As rightly pointed by Henrick Hellström and Otus, FIPS 186-4 defines SHA-1 with a maximum message length of $2^{64}-1$ bits, hence it is certain that no 160-bit value is the hash of an infinite number of messages. In the following, unless otherwise stated, I assume that we modify the definition of SHA-1 to allow for an infinite number of messages, by removing the length limitation and taking the message length modulo $2^{64}$.
It is not known, in the mathematical sense of that, that there is an infinite number of messages that hash to each possible value; that's both if we define possible value as one of the $2^{160}$ bitstrings of size 160 bits; or even if we define it as one of the (conceivably less than) $2^{160}$ bitstrings such that there exists a message that hashes to that value.
However, we expect that each of the $2^{160}$ bitstrings is the result of hashing an infinite number of messages.
Given the structure of SHA-1 (a Merkle-Damgård hash), this would follow from the plausible conjecture that modifying two consecutive message blocks except for the last 72 bits (of padding and length) is enough to reach any desired value.

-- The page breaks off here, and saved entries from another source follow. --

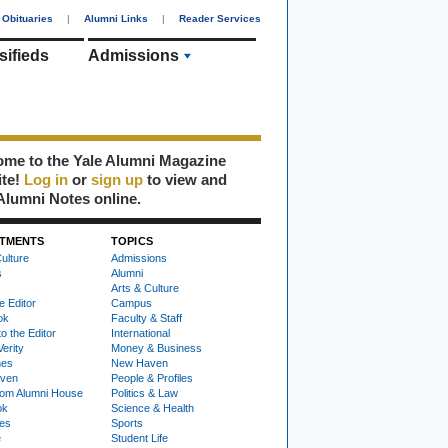
Obituaries
|
Alumni Links
|
Reader Services
sifieds
Admissions
me to the Yale Alumni Magazine
ite!
Log in
or
sign up
to view and
Alumni Notes online.
TMENTS
TOPICS
ulture
Admissions
s
Alumni
Arts & Culture
e Editor
Campus
ok
Faculty & Staff
to the Editor
International
Verity
Money & Business
nes
New Haven
ven
People & Profiles
om Alumni House
Politics & Law
ok
Science & Health
ies
Sports
e
Student Life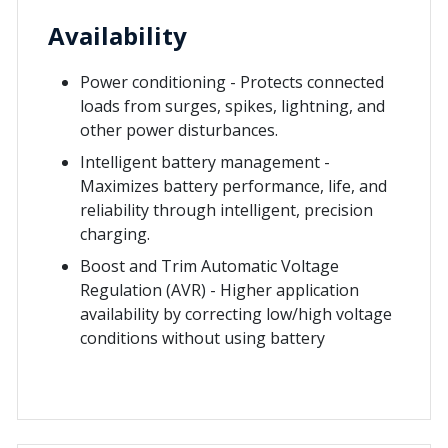
Availability
Power conditioning - Protects connected
loads from surges, spikes, lightning, and
other power disturbances.
Intelligent battery management -
Maximizes battery performance, life, and
reliability through intelligent, precision
charging.
Boost and Trim Automatic Voltage
Regulation (AVR) - Higher application
availability by correcting low/high voltage
conditions without using battery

Or more precisely: that for any $I$ and $K$ of 160 bits, and any suffix $S$ of 72 bits, there exists $A$ of 512 bits and $B$ of 440 bits, such that $\mathcal F(\mathcal F(I,A),B\|S)=K$, where $\mathcal F$ is the compression function of SHA-1 (with first argument the 160-bit hash state, and second argument the 512-bit block input). This conjecture allows to explicitly construct $2^{160n}$ messages of $1024n+952$ bits hashing to any value $K$ (for $n=0$ we set $I$ to the initialization constants of SHA-1, and $S$ to $\text{0x80}$ followed by the length $952$ over 64 bits; we proceed by induction, postfixing previous messages with the former $S$, and setting the new $S$ to $\text{0x80}$ followed by $(1024n+952)\bmod2^{128}$ over 64 bits).
That conjecture seems extremely plausible is we model $\mathcal F$ as a random function of its inputs; or if we model the cipher that it uses internally as an ideal cipher, followed by addition modulo $2^{32}$ of each of the 5 words of input and output (an even better model of what SHA-1 is). The argument goes like: it is likely that for any 160-bit intermediary $J$ we can find $B$ allowing to reach any $K$ as $\mathcal F(J,B\|L)$, for we have $2^{440}$ choices of $B$ and only $2^{160}$ values of $K$ to cover, with the square of the later number much larger than the former. Even if there was some exceptions because $\mathcal F$ or its internal cipher is too regular, we have a large (arguably full or next to full) choice of $J$ by varying $A$, and that will help fully covering the possible $K$. Note: I fell more confident about this argument with belt and suspenders than I would be with a single round of $\mathcal F$.
Back to the actual definition of SHA-1 with limited input length, the above plausible conjecture would imply that more than $2^{(2^{61})}$ messages hash to any given value. That's practically infinite for all but a mathematician.